*Pedido 1*
Indique se cada afirmação concorda com o excerto sobre o novo partido, respondendo sim ou não e citando literalmente as palavras do excerto que o decidem: (a) na história, a filha conta que o rapaz tem uma casa no Algarve; (b) a mãe acha o rapaz adequado para criar laços para a vida inteira; (c) segundo o excerto, Luther King disse "we have a dream".
*Pedido 2*
Devolva, palavra por palavra, o trecho do excerto sobre o novo partido que começa em "Novo Partido e" e segue até "um primeiro encontro.".

------ Excerto do texto ------

Novo Partido e o Porquê, Para-quê e Como

Referência: Blogues anteriores (clickar),
1 -  Há dois estilos de relação, qual é o seu?,  de 24 Mar 2014;
2  - (cont.) O Porquê e o Para-quê na vida,  de 27 Mar 2014.


Aderir a um partido é como começar um namoro:

Uma história:

A filha foi ter um primeiro encontro.
Quando chegou a casa, a mãe perguntou-lhe:
- "Então como correu?"

A filha respondeu:
- "Correu bem. Conversámos e ele disse que tinha um carro descapotável, uma casa no Algarve e outra no Minho, que ganha bem, tem muitas festas VIP e passa sempre férias no estrangeiro.
Depois contou muitas histórias sobre isso. Foi agradável."
Depois perguntou à mãe:
- "O que achas?"
A mãe respondeu:

- "Como negócio parece-me muito bom, mas para criares laços para a vida inteira, parece-me fracalhote!"

Realmente, pôr em cima da mesa uma colecção de Para-quê's e Como's é uma boa técnica de negócios de curto-prazo ou participações "bate e foge", mas não funciona para compromissos de implicação a longo prazo e intensa participação. É um jogo de manipulação, não de inspiração.


Luther King, com o seu "I have a dream" […e não "we have a dream"] fez História, pois mobilizou milhares de pessoas com profunda implicação e intensa participação, que deram energia, vontade e dedicação sem desfalecer.

------ Registos listados ------

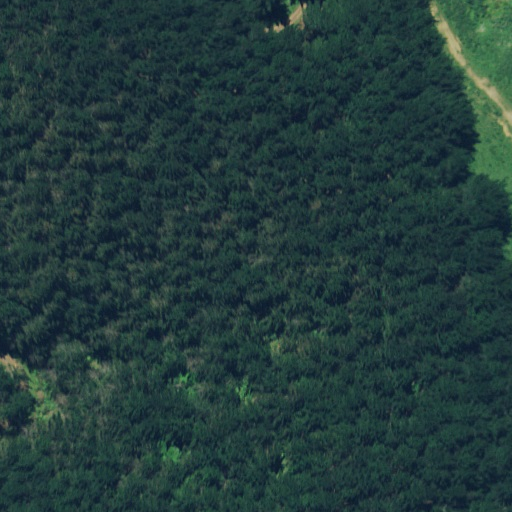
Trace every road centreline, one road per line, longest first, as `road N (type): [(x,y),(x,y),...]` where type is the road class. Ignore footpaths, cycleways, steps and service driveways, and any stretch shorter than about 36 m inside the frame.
road 1 (track): [(438,0),(511,121)]
road 2 (track): [(0,435),(27,429),(35,362),(0,347)]
road 3 (track): [(212,0),(217,16),(284,32),(297,0)]
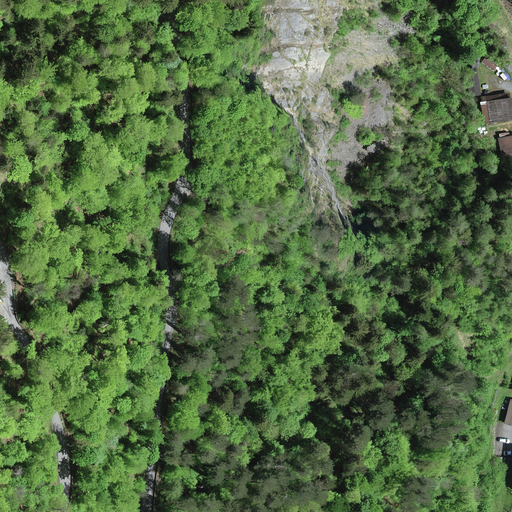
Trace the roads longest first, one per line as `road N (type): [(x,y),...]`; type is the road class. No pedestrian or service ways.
road 1 (tertiary): [(169,0),(187,169),(164,225),(172,313),(146,511)]
road 2 (tertiary): [(63,511),(62,441),(10,316),(0,257)]
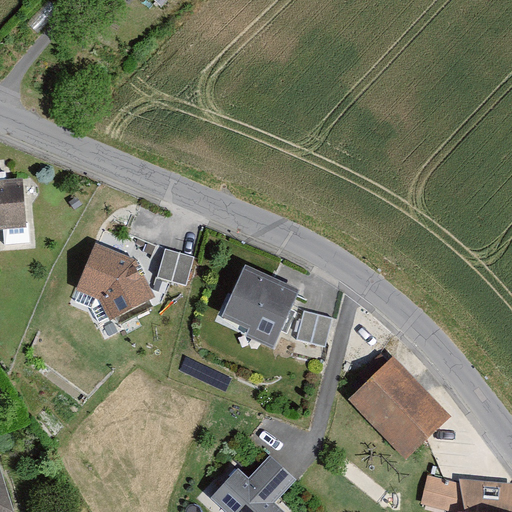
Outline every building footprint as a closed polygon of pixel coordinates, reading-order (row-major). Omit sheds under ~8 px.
[(149,0),(163,12),(173,0),(149,0)] [(0,228),(3,228),(3,235),(27,233),(22,178),(0,179),(0,228)] [(136,260),(95,243),(76,291),(99,300),(111,322),(157,298),(136,260)] [(194,257),(165,249),(157,276),(187,284),(194,257)] [(300,291),(246,265),(222,316),(249,328),(247,333),(273,346),(300,291)] [(332,325),(304,317),(297,345),(325,352),(332,325)] [(389,363),(343,404),(397,464),(443,423),(389,363)] [(236,468),(208,498),(223,511),(280,511),(274,506),(298,479),(271,454),(248,479),(236,468)] [(424,482),(419,508),(438,511),(450,511),(456,489),(424,482)] [(508,511),(509,488),(457,486),(456,511),(508,511)]
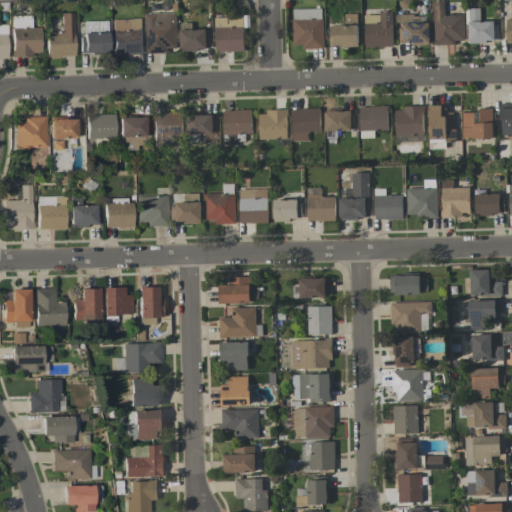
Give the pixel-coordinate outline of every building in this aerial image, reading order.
[(464,41),(463,14),(444,15),(443,1),(432,1),(433,45),(454,45),(454,41),(464,41)] [(479,21),(480,9),(469,8),(468,20),(479,21)] [(291,10),(293,46),(303,46),(303,49),(323,48),(322,9),(291,10)] [(46,32),(46,56),(74,55),(73,12),(61,13),(62,32),(46,32)] [(146,53),(166,53),(166,49),(177,49),(176,13),(145,14),(146,53)] [(393,47),(392,13),(363,14),(364,47),(393,47)] [(357,45),(357,14),(344,14),(344,26),(329,25),(329,45),(357,45)] [(12,57),(32,56),(32,53),(40,52),(40,27),(31,27),(31,15),(11,16),(12,57)] [(397,44),(428,44),(428,16),(398,15),(397,44)] [(244,51),(243,27),(230,27),(230,18),(215,18),(215,52),(244,51)] [(113,19),(113,54),(141,54),(141,19),(113,19)] [(107,20),(84,21),(84,35),(80,35),(80,53),(108,52),(107,20)] [(468,43),(498,42),(498,22),(467,23),(468,43)] [(180,30),(180,51),(206,50),(206,29),(180,30)] [(428,105),(429,139),(454,139),(454,112),(444,112),(444,105),(428,105)] [(374,138),(374,131),(387,130),(387,106),(359,107),(360,138),(374,138)] [(394,111),(395,139),(423,138),(422,106),(403,106),(403,111),(394,111)] [(511,134),(511,107),(500,107),(501,135),(511,134)] [(291,109),(292,142),(308,141),(308,133),(320,133),(320,108),(291,109)] [(462,113),(462,139),(492,138),(491,108),(479,109),(479,123),(473,123),(473,112),(462,113)] [(251,134),(251,110),(223,110),(223,135),(251,134)] [(258,111),(259,140),(286,139),(286,111),(258,111)] [(325,131),(355,131),(354,111),(324,111),(325,131)] [(168,144),(168,137),(182,136),(182,112),(153,113),(154,145),(168,144)] [(115,138),(114,114),(86,114),(87,139),(115,138)] [(215,115),(187,115),(187,134),(214,134),(215,115)] [(137,149),(137,145),(145,145),(144,116),(119,117),(120,150),(137,149)] [(45,117),(15,118),(15,148),(46,147),(45,117)] [(50,139),(80,138),(80,117),(50,118),(50,139)] [(340,219),(370,218),(368,172),(351,173),(352,198),(339,199),(340,219)] [(452,188),(452,180),(440,180),(441,219),(461,218),(461,213),(469,213),(469,187),(452,188)] [(31,184),(20,185),(20,200),(2,200),(3,228),(32,228),(31,184)] [(204,220),(214,220),(214,224),(235,224),(234,184),(222,185),(222,193),(204,194),(204,220)] [(437,218),(437,187),(406,188),(406,215),(415,214),(415,219),(437,218)] [(335,221),(334,196),(321,197),(321,188),(306,188),(306,222),(335,221)] [(267,223),(267,189),(239,190),(240,223),(267,223)] [(402,219),(402,195),(385,195),(385,189),(374,189),(374,220),(402,219)] [(172,223),(200,222),(199,193),(183,194),(184,202),(172,202),(172,223)] [(475,215),(501,214),(500,193),(475,194),(475,215)] [(168,225),(167,194),(136,195),(137,222),(146,221),(146,226),(168,225)] [(36,196),(37,229),(65,228),(65,204),(55,204),(55,196),(36,196)] [(272,200),(273,220),(300,220),(300,199),(272,200)] [(104,200),(105,228),(133,227),(132,200),(104,200)] [(70,226),(96,225),(95,204),(69,205),(70,226)] [(470,296),(501,296),(501,282),(489,283),(489,270),(469,270),(470,296)] [(389,277),(389,294),(426,294),(426,276),(389,277)] [(250,277),(229,277),(229,285),(218,285),(218,303),(249,303),(250,277)] [(329,278),(298,279),(299,298),(330,296),(329,278)] [(157,286),(138,287),(138,318),(165,317),(164,296),(157,296),(157,286)] [(131,294),(123,294),(123,287),(102,287),(103,315),(131,314),(131,294)] [(64,325),(64,301),(54,301),(54,288),(34,288),(34,325),(64,325)] [(99,319),(98,288),(74,288),(75,319),(99,319)] [(3,299),(3,322),(29,321),(29,289),(10,289),(10,299),(3,299)] [(501,300),(468,301),(469,330),(485,330),(484,319),(501,318),(501,300)] [(431,314),(430,302),(390,302),(391,333),(420,333),(420,314),(431,314)] [(306,306),(307,335),(331,334),(330,306),(306,306)] [(255,307),(232,308),(232,317),(218,317),(219,338),(255,337),(255,307)] [(503,360),(503,346),(491,347),(491,334),(472,335),(472,361),(503,360)] [(393,367),(414,367),(413,337),(392,337),(393,367)] [(330,340),(291,341),(292,369),(331,368),(330,340)] [(160,363),(159,342),(122,343),(123,372),(145,372),(145,363),(160,363)] [(220,342),(221,370),(248,370),(247,342),(220,342)] [(45,371),(44,361),(51,361),(51,345),(11,346),(11,371),(45,371)] [(503,368),(471,369),(472,399),(490,398),(489,387),(504,387),(503,368)] [(391,370),(392,392),(396,392),(396,402),(422,402),(422,381),(429,381),(429,370),(391,370)] [(330,374),(291,374),(292,401),(330,400),(330,374)] [(221,406),(249,405),(248,376),(228,377),(228,384),(220,385),(221,406)] [(158,406),(157,384),(149,385),(149,378),(129,378),(130,406),(158,406)] [(60,379),(35,380),(36,392),(28,393),(28,412),(56,411),(56,400),(60,400),(60,379)] [(492,402),(460,403),(460,416),(465,416),(466,429),(505,428),(505,414),(492,414),(492,402)] [(417,434),(416,406),(392,406),(393,434),(417,434)] [(333,407),(293,407),(294,438),(329,437),(329,428),(333,428),(333,407)] [(154,438),(154,431),(162,431),(161,409),(126,410),(127,438),(154,438)] [(221,410),(221,430),(235,430),(235,439),(258,438),(257,409),(221,410)] [(52,442),(73,442),(73,432),(77,432),(76,416),(41,416),(42,435),(52,435),(52,442)] [(465,466),(491,465),(491,456),(499,456),(499,451),(506,450),(505,436),(464,437),(465,466)] [(333,442),(309,442),(310,471),(334,470),(333,442)] [(395,469),(416,469),(417,442),(395,442),(395,469)] [(162,476),(162,444),(145,445),(145,457),(124,457),(124,476),(162,476)] [(233,454),(222,455),(223,473),(255,472),(254,446),(232,447),(233,454)] [(52,470),(66,470),(67,479),(89,479),(89,449),(52,449),(52,470)] [(494,470),(466,471),(466,496),(507,495),(506,482),(494,482),(494,470)] [(421,474),(397,475),(397,503),(421,502),(421,474)] [(266,489),(262,490),(262,479),(234,479),(234,499),(243,498),(243,511),(267,511),(266,489)] [(127,511),(148,511),(149,500),(156,499),(156,480),(127,480),(127,511)] [(93,484),(63,485),(63,505),(73,504),(74,511),(94,511),(93,484)] [(468,504),(468,511),(507,511),(507,503),(468,504)]
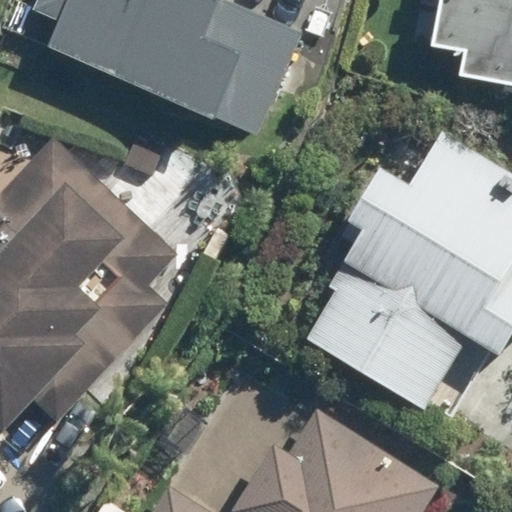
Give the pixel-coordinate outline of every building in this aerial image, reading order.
[(43,0),(41,5),(73,19),(62,44),(269,132),(314,28),(248,0),(43,0)] [(511,0),(456,0),(449,41),(481,46),(477,69),(511,75),(511,0)] [(342,281),(349,286),(320,334),(441,406),(486,331),(511,346),(511,159),(456,127),(424,179),(394,161),(361,215),(376,224),(342,281)] [(64,135),(0,201),(0,408),(25,382),(68,420),(178,302),(158,284),(189,254),(64,135)] [(159,511),(433,511),(453,480),(327,404),(300,448),(283,439),(244,505),(252,509),(250,511),(223,511),(176,484),(159,511)] [(133,511),(111,499),(103,511),(133,511)]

------

*Resolução 1*
(a) Sim: «uma casa no Algarve e outra no Minho».
(b) Não: «para criares laços para a vida inteira, parece-me fracalhote!»
(c) Não: «[…e não "we have a dream"]».

*Resolução 2*
Novo Partido e o Porquê, Para-quê e Como

Referência: Blogues anteriores (clickar),
1 -  Há dois estilos de relação, qual é o seu?,  de 24 Mar 2014;
2  - (cont.) O Porquê e o Para-quê na vida,  de 27 Mar 2014.


Aderir a um partido é como começar um namoro:

Uma história:

A filha foi ter um primeiro encontro.